What needs to be done
In the records below, can you lay out the lines from the line with "angelios —es decir, los relatos acerca de" to the line with "o que en las Biblias actuales corresponde", both included, as a JSON list of strings with one string per line and blank lines left out?

Page images and extracted text
====

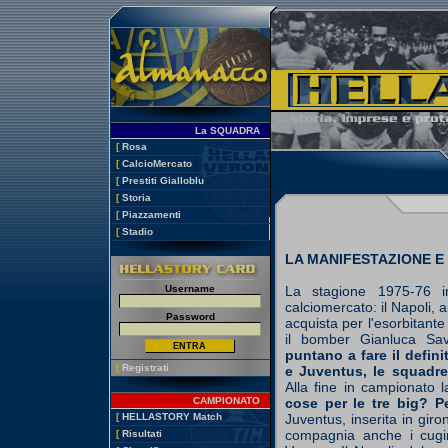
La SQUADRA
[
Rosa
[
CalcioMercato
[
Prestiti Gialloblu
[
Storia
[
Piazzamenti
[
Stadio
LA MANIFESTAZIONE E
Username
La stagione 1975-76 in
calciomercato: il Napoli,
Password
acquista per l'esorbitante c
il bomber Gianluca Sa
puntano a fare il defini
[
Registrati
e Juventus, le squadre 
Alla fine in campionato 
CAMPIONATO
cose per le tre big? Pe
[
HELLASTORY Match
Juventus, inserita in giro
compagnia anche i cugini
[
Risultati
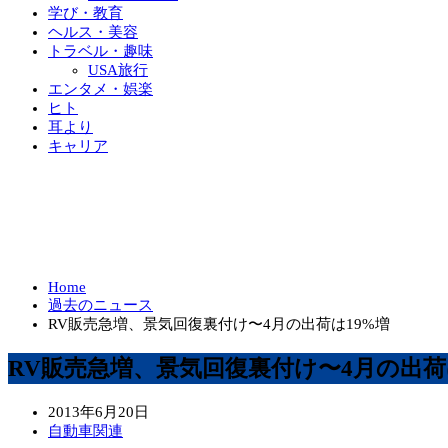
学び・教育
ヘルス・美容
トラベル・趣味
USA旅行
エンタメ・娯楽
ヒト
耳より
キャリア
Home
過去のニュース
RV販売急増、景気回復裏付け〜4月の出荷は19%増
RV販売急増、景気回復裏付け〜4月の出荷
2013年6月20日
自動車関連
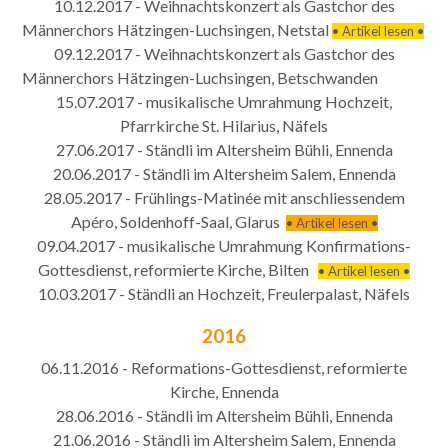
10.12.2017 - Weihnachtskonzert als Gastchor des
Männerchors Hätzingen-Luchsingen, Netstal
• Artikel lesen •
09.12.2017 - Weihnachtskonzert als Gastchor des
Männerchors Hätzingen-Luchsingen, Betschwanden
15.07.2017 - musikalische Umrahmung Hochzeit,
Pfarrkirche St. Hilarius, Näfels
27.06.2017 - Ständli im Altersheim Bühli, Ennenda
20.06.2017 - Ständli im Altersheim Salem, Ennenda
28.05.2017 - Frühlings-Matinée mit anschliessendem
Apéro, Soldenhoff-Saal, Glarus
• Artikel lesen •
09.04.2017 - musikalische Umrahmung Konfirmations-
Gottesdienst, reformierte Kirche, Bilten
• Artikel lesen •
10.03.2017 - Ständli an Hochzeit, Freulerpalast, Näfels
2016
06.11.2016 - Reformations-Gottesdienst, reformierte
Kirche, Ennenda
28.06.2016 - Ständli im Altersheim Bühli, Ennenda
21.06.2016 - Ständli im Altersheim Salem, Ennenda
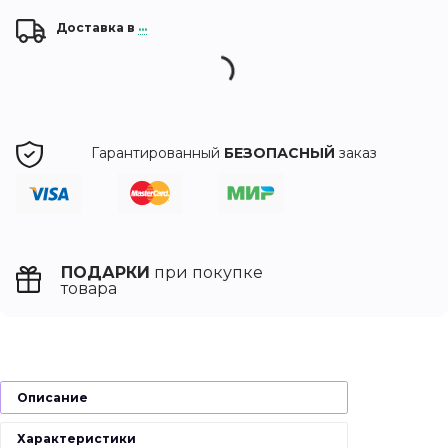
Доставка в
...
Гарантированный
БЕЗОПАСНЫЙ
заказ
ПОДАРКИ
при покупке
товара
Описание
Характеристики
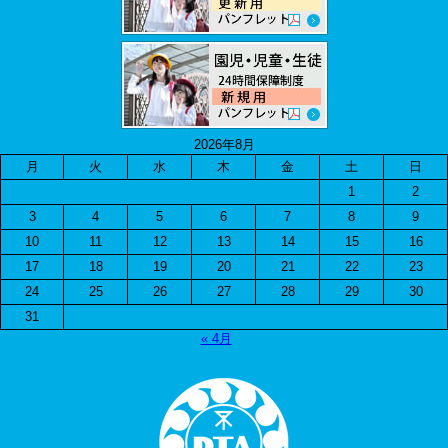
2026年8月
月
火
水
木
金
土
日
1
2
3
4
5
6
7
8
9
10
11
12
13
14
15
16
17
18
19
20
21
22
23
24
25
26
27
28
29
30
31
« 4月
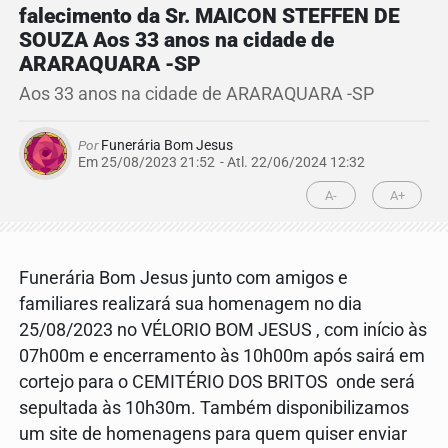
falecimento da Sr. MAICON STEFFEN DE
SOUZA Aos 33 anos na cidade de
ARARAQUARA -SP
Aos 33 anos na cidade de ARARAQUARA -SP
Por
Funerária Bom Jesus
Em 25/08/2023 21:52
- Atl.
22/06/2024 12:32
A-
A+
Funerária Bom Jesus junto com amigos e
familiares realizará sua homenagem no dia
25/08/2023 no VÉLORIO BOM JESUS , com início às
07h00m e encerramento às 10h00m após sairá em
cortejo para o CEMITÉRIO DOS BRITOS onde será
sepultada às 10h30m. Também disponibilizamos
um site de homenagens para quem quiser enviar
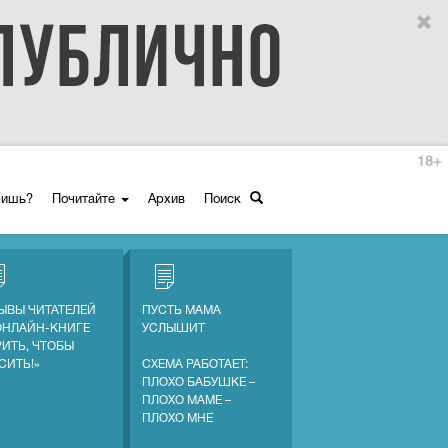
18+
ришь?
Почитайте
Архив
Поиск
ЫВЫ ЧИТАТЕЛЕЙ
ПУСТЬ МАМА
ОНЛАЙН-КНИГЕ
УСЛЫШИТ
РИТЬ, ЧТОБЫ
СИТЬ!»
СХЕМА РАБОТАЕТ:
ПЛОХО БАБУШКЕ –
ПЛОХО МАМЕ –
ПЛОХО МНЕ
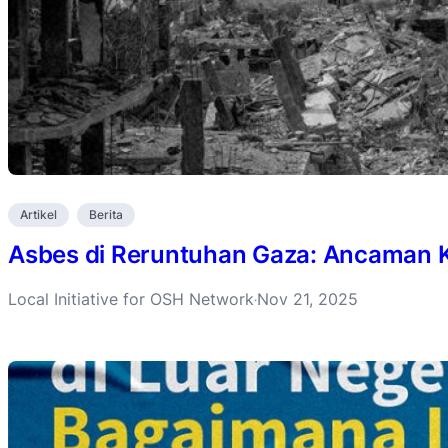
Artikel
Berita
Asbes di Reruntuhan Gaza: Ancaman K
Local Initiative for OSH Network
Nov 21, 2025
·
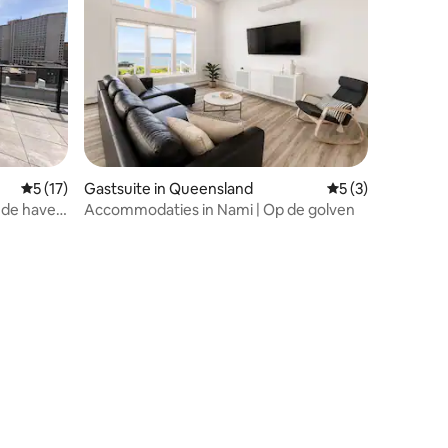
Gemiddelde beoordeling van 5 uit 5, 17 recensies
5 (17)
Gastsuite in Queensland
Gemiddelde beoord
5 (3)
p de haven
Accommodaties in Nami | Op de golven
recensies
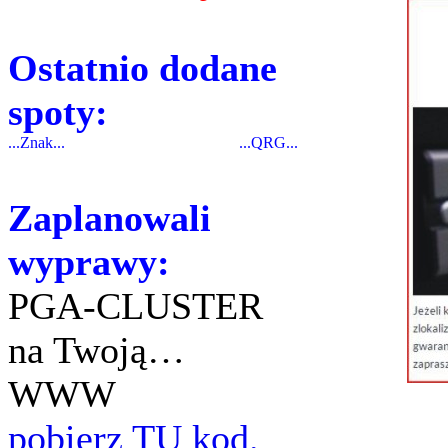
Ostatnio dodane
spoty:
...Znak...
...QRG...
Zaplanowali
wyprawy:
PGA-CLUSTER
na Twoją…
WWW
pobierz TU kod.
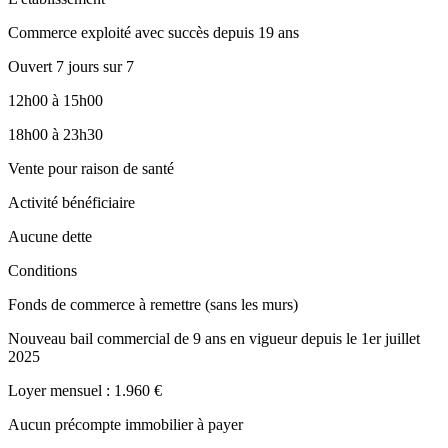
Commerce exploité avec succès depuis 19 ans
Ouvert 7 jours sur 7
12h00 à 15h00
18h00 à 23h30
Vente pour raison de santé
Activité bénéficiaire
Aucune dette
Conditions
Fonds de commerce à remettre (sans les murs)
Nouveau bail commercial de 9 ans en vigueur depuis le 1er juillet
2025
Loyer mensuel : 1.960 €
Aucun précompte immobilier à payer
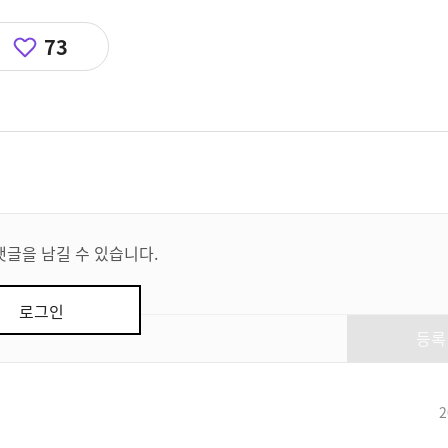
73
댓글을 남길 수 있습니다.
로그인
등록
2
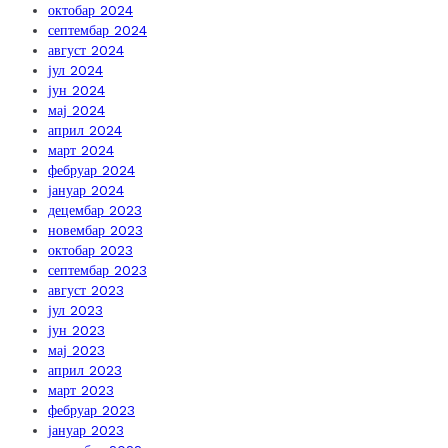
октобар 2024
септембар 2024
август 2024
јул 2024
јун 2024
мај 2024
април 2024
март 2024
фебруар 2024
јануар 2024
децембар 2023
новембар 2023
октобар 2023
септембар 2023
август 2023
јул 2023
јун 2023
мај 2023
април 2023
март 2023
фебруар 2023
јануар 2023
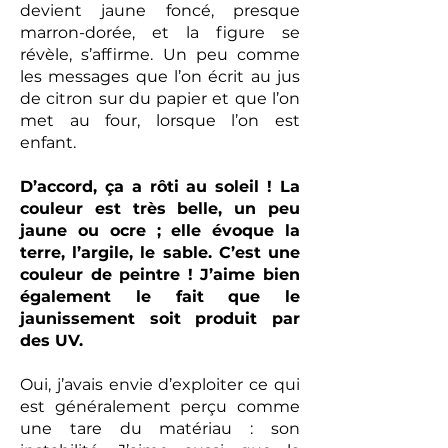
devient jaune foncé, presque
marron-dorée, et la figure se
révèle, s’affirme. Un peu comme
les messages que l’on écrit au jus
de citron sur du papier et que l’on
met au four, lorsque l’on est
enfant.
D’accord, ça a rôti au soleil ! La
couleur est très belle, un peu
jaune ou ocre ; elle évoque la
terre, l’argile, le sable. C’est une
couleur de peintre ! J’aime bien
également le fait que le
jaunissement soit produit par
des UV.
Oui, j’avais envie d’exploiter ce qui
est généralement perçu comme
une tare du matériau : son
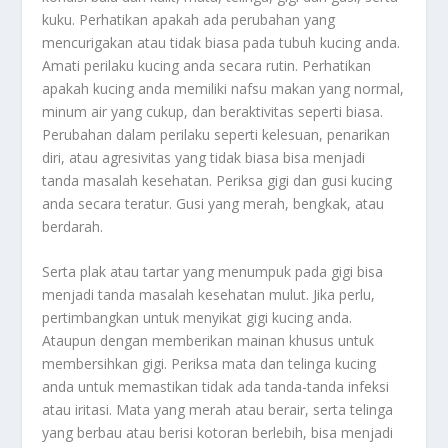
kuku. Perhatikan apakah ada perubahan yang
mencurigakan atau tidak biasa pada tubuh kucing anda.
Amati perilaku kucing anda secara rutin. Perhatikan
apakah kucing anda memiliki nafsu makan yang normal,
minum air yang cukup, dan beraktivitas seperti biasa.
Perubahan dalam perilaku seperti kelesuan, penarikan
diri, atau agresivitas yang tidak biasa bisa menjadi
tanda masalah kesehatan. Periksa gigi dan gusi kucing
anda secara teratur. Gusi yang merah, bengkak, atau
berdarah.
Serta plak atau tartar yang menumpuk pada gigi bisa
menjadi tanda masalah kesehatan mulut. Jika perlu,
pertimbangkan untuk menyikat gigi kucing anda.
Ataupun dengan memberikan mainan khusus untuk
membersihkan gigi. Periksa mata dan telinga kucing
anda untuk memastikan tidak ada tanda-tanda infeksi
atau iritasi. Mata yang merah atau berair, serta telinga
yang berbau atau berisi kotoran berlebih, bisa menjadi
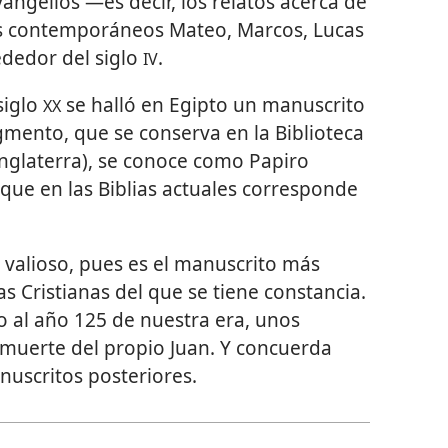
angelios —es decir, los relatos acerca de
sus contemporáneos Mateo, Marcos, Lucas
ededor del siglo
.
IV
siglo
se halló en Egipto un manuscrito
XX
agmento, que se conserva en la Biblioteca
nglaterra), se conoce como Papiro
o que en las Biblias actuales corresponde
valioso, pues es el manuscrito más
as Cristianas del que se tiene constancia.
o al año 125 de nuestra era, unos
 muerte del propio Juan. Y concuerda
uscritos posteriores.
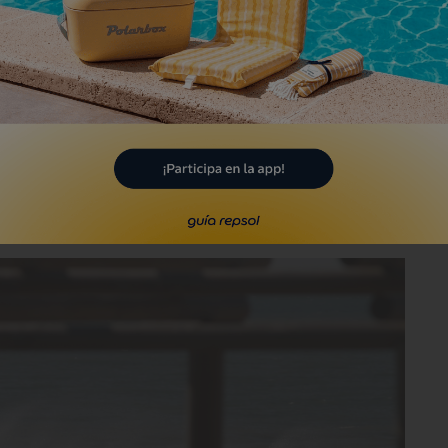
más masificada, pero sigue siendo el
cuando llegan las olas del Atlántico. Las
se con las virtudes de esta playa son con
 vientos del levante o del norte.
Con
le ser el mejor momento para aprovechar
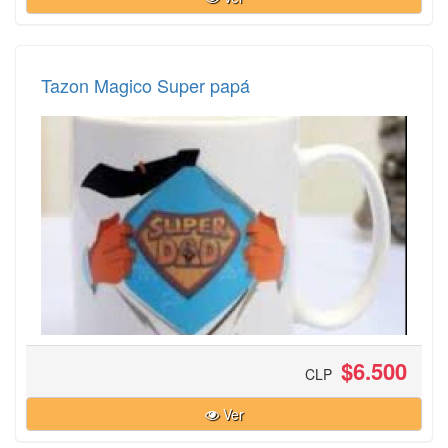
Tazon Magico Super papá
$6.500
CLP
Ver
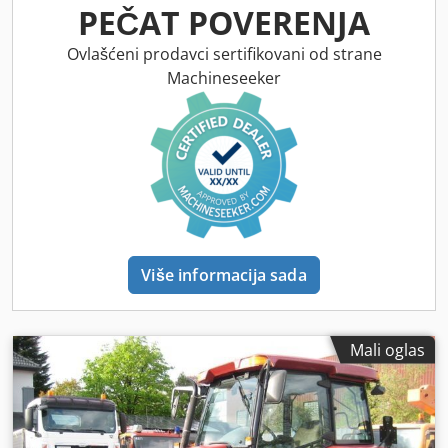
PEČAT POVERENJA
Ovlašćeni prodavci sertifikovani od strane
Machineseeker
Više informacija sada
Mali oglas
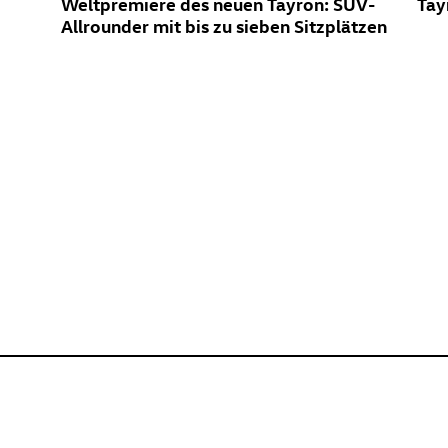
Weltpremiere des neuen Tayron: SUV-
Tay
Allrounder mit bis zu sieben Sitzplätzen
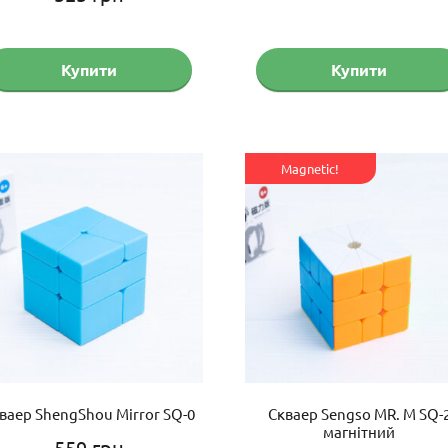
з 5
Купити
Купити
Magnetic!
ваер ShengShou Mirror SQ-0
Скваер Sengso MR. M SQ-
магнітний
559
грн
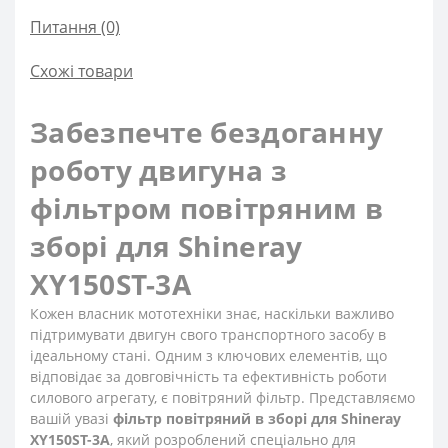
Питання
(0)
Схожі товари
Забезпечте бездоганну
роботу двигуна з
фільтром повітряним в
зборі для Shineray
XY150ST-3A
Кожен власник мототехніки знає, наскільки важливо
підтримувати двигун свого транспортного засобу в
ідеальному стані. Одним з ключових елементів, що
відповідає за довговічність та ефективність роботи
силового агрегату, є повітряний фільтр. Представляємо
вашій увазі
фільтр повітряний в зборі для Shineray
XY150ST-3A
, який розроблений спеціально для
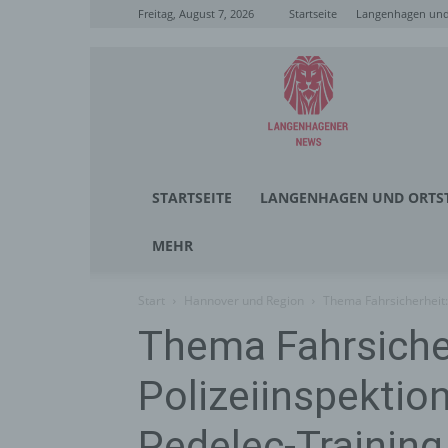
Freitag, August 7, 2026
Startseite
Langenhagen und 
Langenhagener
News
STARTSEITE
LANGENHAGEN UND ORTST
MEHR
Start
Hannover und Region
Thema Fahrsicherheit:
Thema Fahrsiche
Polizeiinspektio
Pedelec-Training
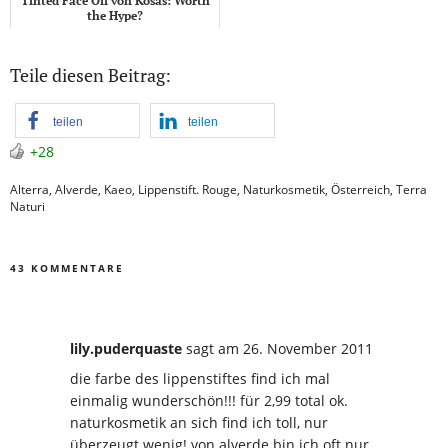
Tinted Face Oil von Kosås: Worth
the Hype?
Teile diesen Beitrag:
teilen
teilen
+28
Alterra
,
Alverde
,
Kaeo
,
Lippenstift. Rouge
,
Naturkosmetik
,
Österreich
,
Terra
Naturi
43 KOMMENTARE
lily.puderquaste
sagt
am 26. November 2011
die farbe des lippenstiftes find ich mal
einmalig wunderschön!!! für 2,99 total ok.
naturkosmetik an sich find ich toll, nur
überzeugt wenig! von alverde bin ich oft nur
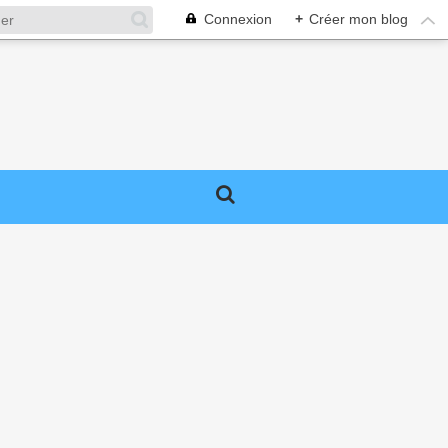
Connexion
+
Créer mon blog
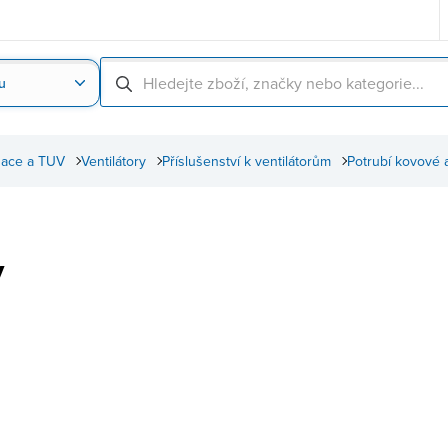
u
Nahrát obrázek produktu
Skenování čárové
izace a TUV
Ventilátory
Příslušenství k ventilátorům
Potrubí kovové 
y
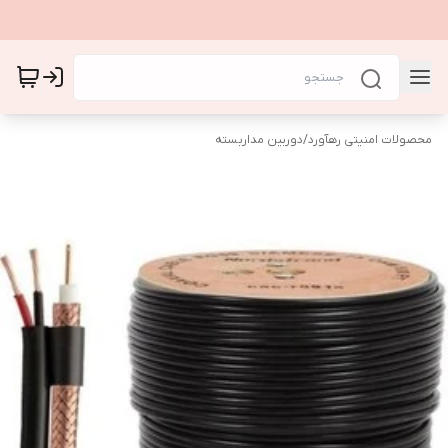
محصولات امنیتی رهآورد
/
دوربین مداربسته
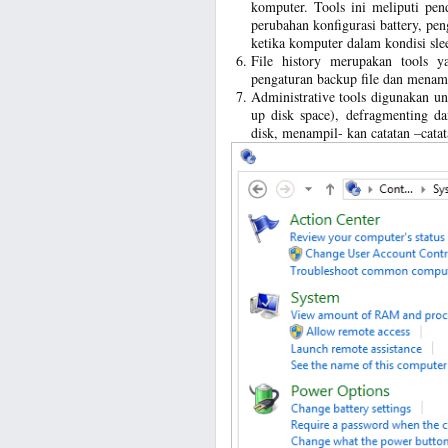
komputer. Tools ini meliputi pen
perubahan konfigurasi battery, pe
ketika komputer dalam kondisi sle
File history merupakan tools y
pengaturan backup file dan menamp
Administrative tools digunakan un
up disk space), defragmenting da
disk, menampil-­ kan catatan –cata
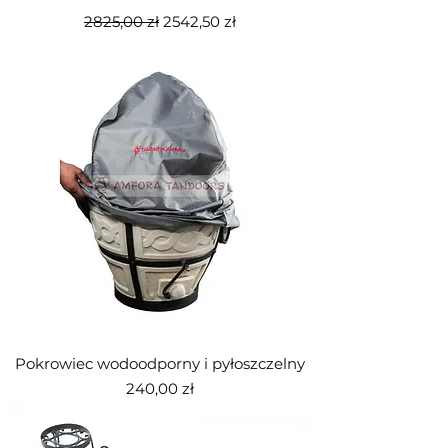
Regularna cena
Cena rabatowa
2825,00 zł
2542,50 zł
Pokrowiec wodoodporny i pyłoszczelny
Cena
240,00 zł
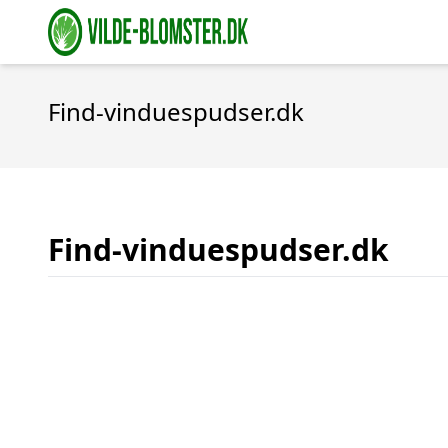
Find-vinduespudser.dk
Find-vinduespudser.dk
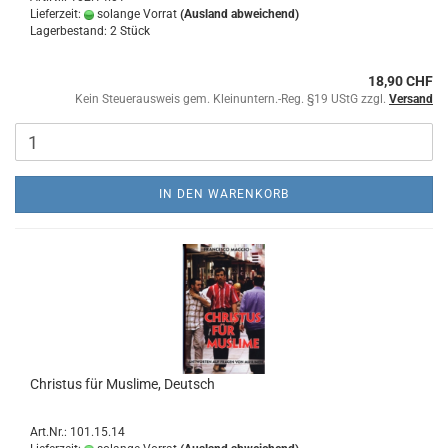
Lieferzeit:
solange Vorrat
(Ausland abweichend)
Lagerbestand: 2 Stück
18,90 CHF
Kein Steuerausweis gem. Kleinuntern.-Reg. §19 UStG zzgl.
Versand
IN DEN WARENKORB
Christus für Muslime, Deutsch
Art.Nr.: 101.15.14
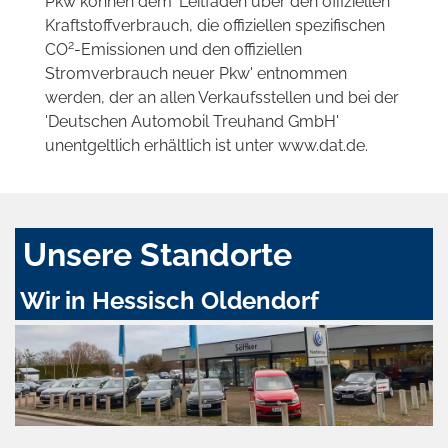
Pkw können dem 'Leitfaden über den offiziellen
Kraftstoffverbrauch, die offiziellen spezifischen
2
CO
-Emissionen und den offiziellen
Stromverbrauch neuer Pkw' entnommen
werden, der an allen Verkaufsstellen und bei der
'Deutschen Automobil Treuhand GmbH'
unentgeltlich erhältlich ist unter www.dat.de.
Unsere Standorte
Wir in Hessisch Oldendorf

====

Your response
[
  "angelios —es decir, los relatos acerca de",
  "sus contemporáneos Mateo, Marcos, Lucas",
  "ededor del siglo",
  ".",
  "IV",
  "siglo",
  "se halló en Egipto un manuscrito",
  "XX",
  "agmento, que se conserva en la Biblioteca",
  "nglaterra), se conoce como Papiro",
  "o que en las Biblias actuales corresponde"
]